Lindsey Vonn makes official training run but isn’t entirely happy
Reporting from Whistler, Canada — American Alpine star Lindsey Vonn finally made an official training run Monday, but her results were mixed.
Nursing a sore shin she thought might keep her from competing in the Olympics, Vonn won the first half of a split downhill training run at Whistler Creekside, but victory came at a cost.
“It’s tough,” she said. “I honestly was expecting it to be a little bit better than it was.”
Vonn, on her own, did some slalom training Sunday. Thomas Vonn said before Monday’s men’s downhill that his wife had suffered a “setback” but “it was to be expected.”
Vonn got her first look at the Whistler downhill Monday, in a split training-run session wrapped around the men’s race.
“The course here is pretty bumpy,” Vonn said. “I was pretty shocked. It was like jarring -- it was a fight to make it down. . . . I think this is the worst course for my shin. I just have to fight through it.”
Vonn is hoping poor weather might cancel Tuesday’s second training run in advance of the women’s downhill competition Wednesday. More snow and rain are expected, but not nearly the amount that wreaked havoc on the early Alpine schedule.
The men’s downhill was postponed two days, and the women’s first scheduled event, the combined, was moved from Sunday to Thursday. The men have a combined scheduled for Tuesday.
Vonn, the two-time defending World Cup overall champion and considered a multi-medal threat at these Games, bruised her shin Feb. 2 while training in Austria.
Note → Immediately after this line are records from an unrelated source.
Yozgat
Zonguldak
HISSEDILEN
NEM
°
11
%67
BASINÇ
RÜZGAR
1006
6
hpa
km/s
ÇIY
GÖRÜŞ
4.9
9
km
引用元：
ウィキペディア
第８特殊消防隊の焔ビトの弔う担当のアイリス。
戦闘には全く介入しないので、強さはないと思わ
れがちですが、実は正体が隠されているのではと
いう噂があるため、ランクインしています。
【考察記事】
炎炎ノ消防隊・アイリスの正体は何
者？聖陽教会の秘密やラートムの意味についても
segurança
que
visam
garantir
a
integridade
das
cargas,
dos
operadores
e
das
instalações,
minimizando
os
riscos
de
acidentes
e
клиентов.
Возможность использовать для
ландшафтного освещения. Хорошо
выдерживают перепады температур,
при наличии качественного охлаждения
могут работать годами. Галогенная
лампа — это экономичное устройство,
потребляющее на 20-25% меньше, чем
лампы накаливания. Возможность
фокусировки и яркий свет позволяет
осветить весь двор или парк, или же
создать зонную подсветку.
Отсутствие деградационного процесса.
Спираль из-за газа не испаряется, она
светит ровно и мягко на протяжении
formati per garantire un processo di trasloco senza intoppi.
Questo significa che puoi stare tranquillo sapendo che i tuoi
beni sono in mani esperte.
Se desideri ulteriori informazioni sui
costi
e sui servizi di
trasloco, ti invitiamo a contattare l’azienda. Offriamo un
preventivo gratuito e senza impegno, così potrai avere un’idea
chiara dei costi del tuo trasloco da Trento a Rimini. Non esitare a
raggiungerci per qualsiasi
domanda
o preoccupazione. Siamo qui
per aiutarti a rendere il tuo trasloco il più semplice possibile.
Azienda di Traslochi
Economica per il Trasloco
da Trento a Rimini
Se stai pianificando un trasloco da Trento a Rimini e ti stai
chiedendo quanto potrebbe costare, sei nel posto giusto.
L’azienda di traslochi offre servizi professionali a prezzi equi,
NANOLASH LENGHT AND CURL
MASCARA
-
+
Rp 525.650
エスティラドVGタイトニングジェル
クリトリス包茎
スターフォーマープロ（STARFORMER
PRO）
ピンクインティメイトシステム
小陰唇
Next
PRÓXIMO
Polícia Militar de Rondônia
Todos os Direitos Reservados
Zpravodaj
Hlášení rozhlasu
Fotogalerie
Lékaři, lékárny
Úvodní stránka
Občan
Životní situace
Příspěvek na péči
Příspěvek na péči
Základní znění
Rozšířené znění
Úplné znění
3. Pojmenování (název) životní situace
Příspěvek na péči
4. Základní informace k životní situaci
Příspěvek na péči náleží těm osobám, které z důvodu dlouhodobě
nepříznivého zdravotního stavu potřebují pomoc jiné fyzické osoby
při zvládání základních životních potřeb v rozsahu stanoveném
Vonn said at her pre-Olympic news conference last Wednesday that she feared she might not be able to race.
But she caught several breaks when poor weather prevented the women from even completing a training run for four days.
Vonn couldn’t believe she checked in Monday with the fastest time in an abbreviated downhill run.
“I almost went out of the course a couple of times,” she said. “It wasn’t bad skiing, it was just fighting-to-make-it-down skiing. . . . I know what I have to do. I know how to ski. It’s just fighting the pain.”